- **ENUNCIADO 1**
Responda com base no texto sobre as transmissões de futebol:
(a) Quantas partidas da Série C a DAZN vai exibir pela internet?
(b) Qual plataforma fechou contrato com a CBF para exibir as partidas da Série D?
(c) Quantos acessos essa plataforma teve na primeira rodada da Série D?
- **ENUNCIADO 2**
Nas linhas de dados, reescreva a parte que abre com a linha que contém "How to Build" e vai até a última linha, trocando "Moderate" por "Easy" e mantendo todo o resto igual.

Daqui a alguns anos certamente os fãs de futebol vão se lembrar de 2019 como um ano que mexeu com a história das transmissões do esporte no Brasil. A temporada marcou a ruptura com um antigo modelo tradicional, ao impor novidades tanto para a Série A do Brasileiro como em exibições via internet para competições como Séries C e D e pelo Twitter para futebol feminino.
Em vez de somente contar com a televisão, o torcedor agora tem uma série de novos dispositivos para continuar ligado no futebol. Se por um lado a Série A vive um impasse sobre direitos de transmissão e terá neste domingo, por exemplo, uma partida sem exibição de nenhum canal, outros campeonatos menos badalados ganharam espaço em plataformas até então inéditas.
A Série C do Brasileiro assinou neste ano um contrato de quatro temporadas com a DAZN. A empresa inglesa vai exibir 86 partidas da competição pela internet. Nas duas primeiras rodadas, foram oito jogos exibidos por Youtube e Facebook. O destaque foram os 500 mil acessos registrados no empate por 2 a 2 entre Santa Cruz e Treze-PB.
"Estamos diante de um mercado de transmissão esportiva em evolução para o digital, no qual as emissoras estão repensando os formatos", disse ao Estado o vice-presidente da DAZN Brasil, Bruno Rocha. "A Série C foi a oportunidade perfeita para os nossos planos para o DAZN se estabelecer dentro do futebol brasileiro e expandir a sua presença", completou.
Até mesmo a divisão nacional mais inferior, a Série D, ganhou mídia neste ano. A plataforma portuguesa MyCujoo fechou contrato com a CBF para exibir as partidas da competição, assim como torneios de futebol de base e feminino.
As transmissões são feitas com tecnologia simples, na maioria das vezes com uma única câmera para gerar imagens ou até por um celular apoiado em um tripé e com conexão 3G.
Segundo o diretor do MyCujoo para o Brasil e América Latina, Terence Gargantini, apenas na primeira rodada da Série D a plataforma transmitiu 30 jogos e teve 400 mil acessos. "Nós não queremos disputar com os grandes canais. Temos nosso próprio segmento: os jogos que não passariam na TV. A internet nos ajuda a estar em vários lugares ao mesmo tempo", comentou.

- **DADOS EXTRAÍDOS**

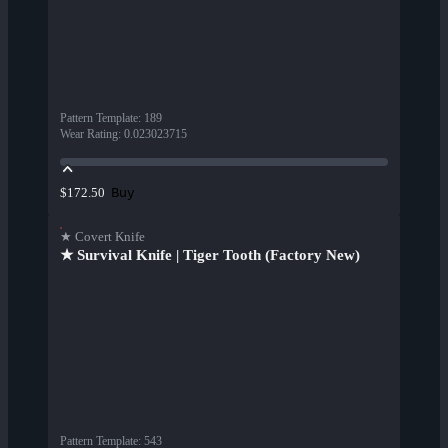
Pattern Template
:
189
Wear Rating
:
0.023023715
Buy
$172.50
★ Covert Knife
★ Survival Knife | Tiger Tooth (Factory New)
Pattern Template
:
543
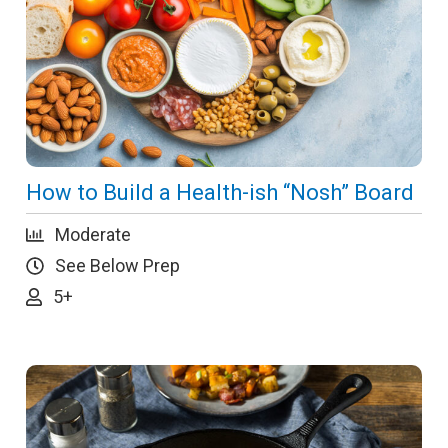
How to Build a Health-ish “Nosh” Board
Moderate
See Below Prep
5+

- **RESPOSTA ESCRITA 1**
(a) 86 partidas.
(b) A plataforma portuguesa MyCujoo.
(c) 400 mil acessos.

- **RESPOSTA ESCRITA 2**
How to Build a Health-ish “Nosh” Board
Easy
See Below Prep
5+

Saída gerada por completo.